Dans un bistrot voisin, je me presse d’appeler la police. Qui, elle, ne se dépêche pas. Quand la fourgonnette apparaît enfin, l’attroupement autour de la scène de l’accident a grossi et ses récriminations contre la lenteur et la paresse des flics, aussi. Alors qu’ils auraient pu se pointer en sauveurs, ils se présentent immédiatement en ennemis. L’un d’eux n’a pas encore mis le pied à terre qu’il me jette un expéditif : « Ta gueule ! » Je n’ai rien dit de spécial, je suis plus calme que la plupart des individus présents. Et mes mains dans les poches prouvent mes intentions pacifiques. Mais je ne suis pas non plus un saint, et j’ai l’habitude de répondre aux grossièretés, de ne pas me laisser insulter sans moufter. J’ai juste le temps d’émettre un passionnant : « La tienne ! Remonte dans ton fourgon ! », que je ressens une douleur fulgurante à l’arrière de la tête où l’on vient de m’assener un coup. Je tombe aussitôt KO, inconscient.

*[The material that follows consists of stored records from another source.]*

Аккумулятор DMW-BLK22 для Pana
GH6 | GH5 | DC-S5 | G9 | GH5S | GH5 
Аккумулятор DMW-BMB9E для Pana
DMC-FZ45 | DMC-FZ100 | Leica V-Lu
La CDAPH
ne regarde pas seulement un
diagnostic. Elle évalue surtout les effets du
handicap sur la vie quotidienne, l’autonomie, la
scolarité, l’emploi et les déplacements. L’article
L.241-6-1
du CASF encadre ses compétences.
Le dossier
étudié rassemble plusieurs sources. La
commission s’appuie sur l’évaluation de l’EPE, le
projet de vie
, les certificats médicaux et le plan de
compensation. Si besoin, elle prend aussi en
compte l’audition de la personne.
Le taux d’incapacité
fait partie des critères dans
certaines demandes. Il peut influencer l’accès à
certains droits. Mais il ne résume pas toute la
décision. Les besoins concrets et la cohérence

Je me suis à moitié réveillé dans la camionnette de police qui m’emmenait à l’hôpital. Mais, là, ils n’ont pas voulu me prendre en charge ; alors j’ai fini dans une cellule avec les bourrés du vendredi soir et mes copains qui jouaient pour de vrai, très inquiets pour moi, aux infirmières. Il faut dire que je me sentais proche de la mort, tant je souffrais.

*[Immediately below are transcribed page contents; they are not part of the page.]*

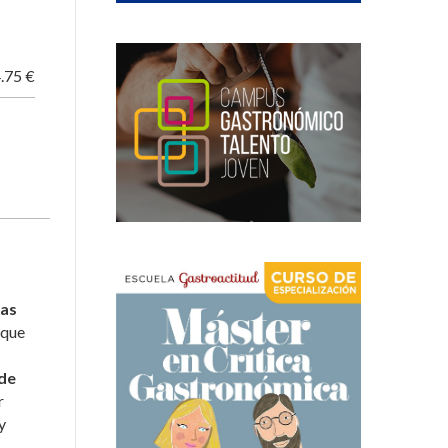
.75 €
las
 que
de
r
y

J’ai finalement sombré dans le coma au son de la voix de mes acolytes qui suppliaient les gardiens de faire venir un médecin pour « Jean-Paul Belmondo, la vedette du cinéma ». Et eux de répondre : « C’est ça ! Et moi, je suis le shah d’Iran ! »

Le lendemain soir, mon avocat a réussi à nous faire sortir et, dès que j’ai été remis, j’ai accepté de répondre aux questions des journalistes sur mes mésaventures.

Le procès, lui, nous a déclarés ex aequo, match nul. Nous avons eu la même amende à payer. Entre-temps, j’ai offert quelques saynètes au tribunal :

« C’est parce que vous jouez les gangsters que vous vous autorisez de tels comportements ?

– Écoutez, madame, j’ai joué Léon Morin, prêtre, et je n’ai plus envie de donner l’extrême-onction à qui que ce soit ! »


La brutalité des poulets m’avait mis hors de moi, parce qu’elle me rappelait celle de l’adjudant casseur de nez et qu’elle était déloyale. Mes poings dans les poches, je n’étais pas prêt à me défendre contre un lâche qui attaque par-derrière.

J’étais soulagé de n’avoir pas de séquelles cette fois et, trois jours après les événements, je n’y pensais plus, inondé par la joie de la naissance de mon fils Paul, le 23 avril 1963.